Das Magazin der Süddeutschen Zeitung hatte letzten Freitag eine wunderbare Titelgeschichte, ein Interview mit Herbert Grönemeyer. Anlässlich der Veröffentlichung seines 16ten Studioalbums „Das ist los“ machten die Kollegen die Probe aufs Exempel und fragten ChatGPT, ob die KI nicht mal einen Songtexte im Stile Grönemeyers schreiben könnte. Denn der Künstler selbst, der immer zunächst die Musik komponiert, hat nicht selten über die Mühen des Dichtens geklagt und sich mal gewünscht, es gäbe einen Computer, der ihm diese Arbeit abnehmen könnte. Nun, ChatGPT ist dieser Computer schon mal nicht, es fehlt der KI einfach (noch) an Esprit, Doppeldeutigkeit, Fantasie und Poesie. So stimmt der Titel der Geschichte auch sicher von einem Menschen und von keiner Maschine: „Wann ist ein Text ein Text?“
Geben Sie es zu – jetzt haben Sie einen Ohrwurm. Aber keine Sorge, den lösen wir gleich ab und fragen: „Wann ist ein Mac ein Mac?“ Die Antwort ist aber nicht rhetorisch, sondern konkret: Wenn ein Apfel-Logo drauf ist und irgendwo auf dem Gehäuse oder der Schachtel „Designed by Apple in California – Assembled in China“ darauf steht. Und wenn macOS darauf läuft, auf aktuellen Maschinen Version 13, Ventura.

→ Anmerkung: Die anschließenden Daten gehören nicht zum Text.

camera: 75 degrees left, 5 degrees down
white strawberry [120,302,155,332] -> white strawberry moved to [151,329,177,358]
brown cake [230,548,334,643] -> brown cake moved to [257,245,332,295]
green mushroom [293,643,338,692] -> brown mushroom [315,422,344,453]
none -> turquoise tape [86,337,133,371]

Das war aber nicht immer so. Ein Mac musste von 1995 bis etwa 1999 nicht unbedingt einen Apfel auf dem Gehäuse haben. Wohl aber lief auf der Maschine das klassische Mac-OS, das seinerzeit noch schlicht System 7 hieß. In der Ära der PowerPCs und später der Intel-Chips, war es recht einfach, Apples System auf Maschinen laufen zu lassen, die nicht von Apple waren. Schließlich handelte es sich mehr oder minder um Standardkomponenten.
Schon vor dem 27. März 1995 hatte es daher einige inoffizielle Kopien gegeben, Klone genannt. Mit dem System 100 von Radius begann aber offiziell die kurze Ära der Klone, die ein gewisser Steven Paul Jobs offenbar für Klonkrieger hielt, weshalb er sie nach seiner Rückkehr zu Apple mit einem Trick beendete.
Sein Vorvorgänger Michael Spindler hatte erstmals das System in Lizenz gegeben, aber ausdrücklich nur das System 7. Weshalb sich 1998 Steve Jobs relativ leicht tat und System 7.7 in Mac-OS 8 umbenennen ließ, womit der Vertrag nicht mehr fortgeführt werden musste. Warum Jobs so handelte, wird an den damals erhältlichen Macs, die vielleicht doch keine Macs waren, klar: Sie kosteten in der Regel weniger, waren manchmal aber leistungsfähiger als Apples eigene Rechner.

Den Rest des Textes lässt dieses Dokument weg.